Der Kreuzschnabel

Ein Vogelnarr, wie es keinen zweiten mehr gegeben hat, das war der "Dieteler", ein alte Bergknppe von Schwaz. Ein besonderer Liebhaber aber war er von den Kreuzschnäbeln, denn er wußte ja, wie diese Vögelein einst, obwohl vergeblich, sich abgemüht hatte, mit ihrem Schnabel die Nägel aus dem Kreuze des sterbenden Gottmenschen herauszuziehen, und daß der Heiland zur Erinnerung an ihr mitleidiges und erbarmungsvolles Bemühen ihnen seitdem das Horn ihres Schnabels über's Kreuz habe wachsen lassen. Darum hatte er von dieser Gattung immer zwei Stücke im engen , kleinen, aus Eisendraht geflochtenen Käfige. Doch war es ihm leid, daß es nur Linksschnäbel waren, d. h. solche, bei denen sich das obere Schnabelhorn über das untere auf der linken Seite krümmte; einen Rechtsschnabel hätte er so sehnlich gewünscht, denn von einem Hause, wo ein solcher sich befindet, muß alles Unheil weichen und ferne bleiben.

In seiner Nachbarschaft war nun eine Betrübte, d. i. vom Teufel Besessene. Diese kam oft zum Dieteler auf Besuch; er aber hatte daran, wie sich leicht denken läßt, nicht gar sonderliche Freude. Er hat sie immer lieber bei der Ferse als bei den Zehen gesehen und konnte nimmermehr den Wunsch unterdrücken, daß diese unheimliche Person doch für immer ausbleiben möchte.

Einmal machte er nun einen Fang, der ihm um theures Geld nicht feil gewesen wäre! Ein Rechstschnabel hieng an seiner Leimruthe. Wie vorsichtig er ihn abnahm! Wie froh er nach Hause eilte! Und mitten zwischen den zwei Linksschnäbeln wies er ihm den Ehrenplatz in seiner Gefangenschaft an.

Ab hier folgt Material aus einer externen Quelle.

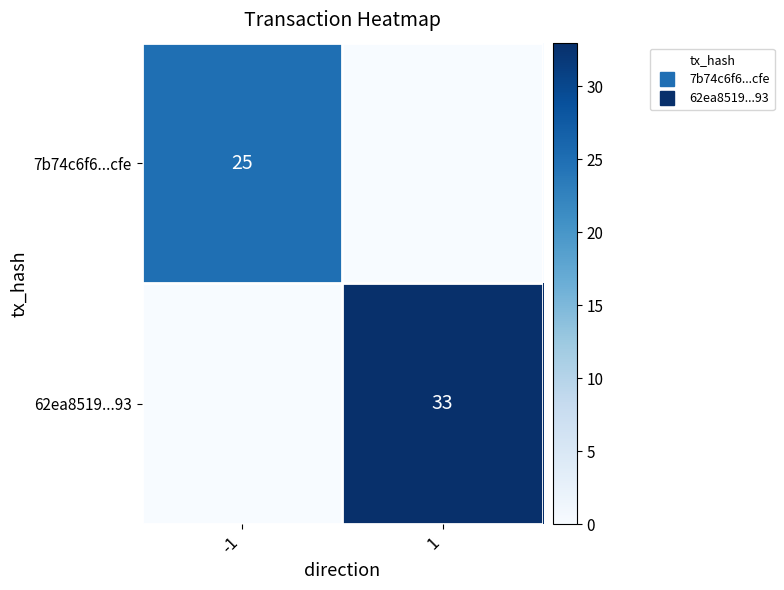

Between -1 and 1, which is larger?

-1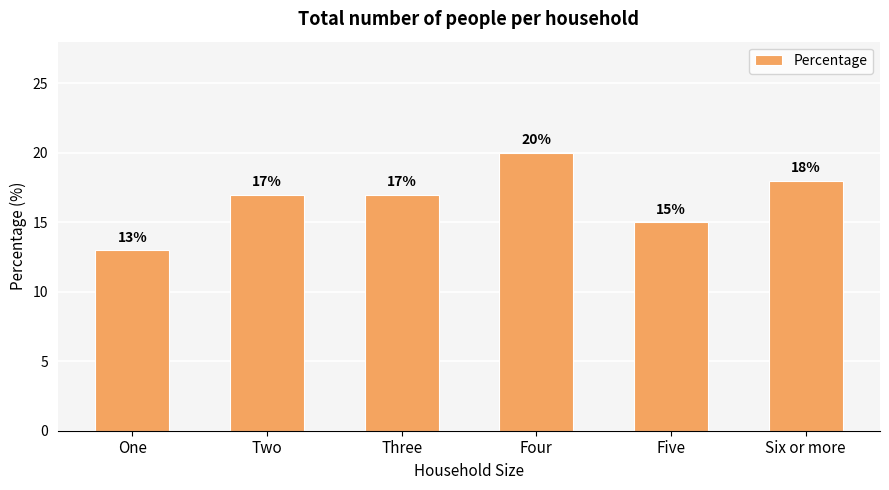

What is the sum of all values?

100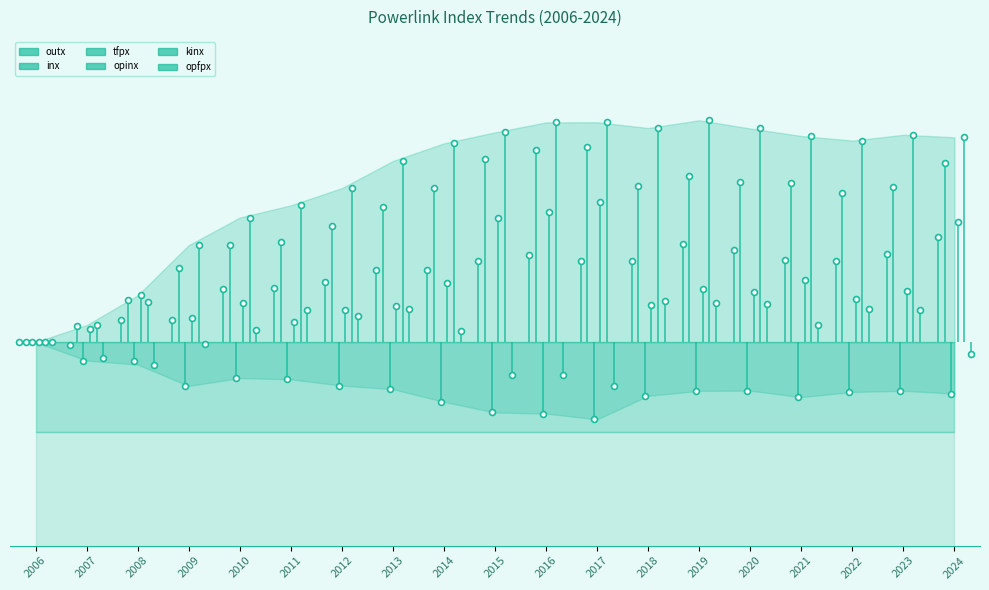

Which series reaches the maximum Y coordinate?

kinx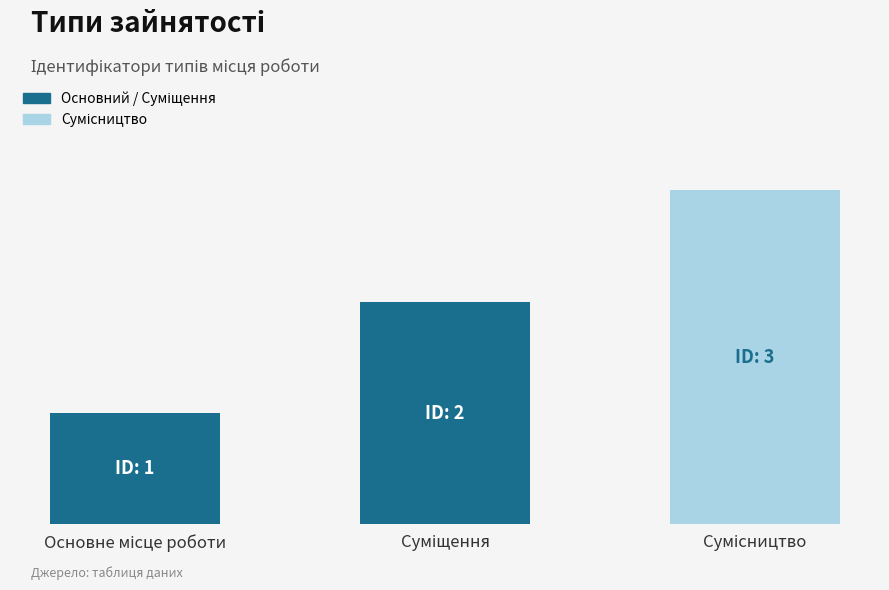

What is the smallest value displayed?

1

Bald darauf kam nun die Betrübte wieder zum Besuche. Ihr erster Blick ward auf den Fensterbalken gerichtet, wo die Kreuzschnäbel hiengen. "Schau mal den Dieteler an," sagte sie dann, "hat er itzt gar drei Kreuzschnäbel - und einen Rechtsschnabel auch noch dazu," setzte sie schnippisch bei. "Ja freilich," sagte der schlaue Dieteler ganz ruhig und gelassen, war aber schon fest überzeugt, daß der Rechtsschnabel seine Wirkung machen würde; und wie gedacht so geschehen. Von dort an kam die Betrübte nimmermehr in Dieteler's Haus. (Bei Schwaz. P. H. Högl.)


Quelle: Sagen, Märchen und Gebräuche aus Tirol, Gesammelt und herausgegeben von Ignaz Vinzenz Zingerle, Innsbruck 1891, Nr. 296, Seite 178.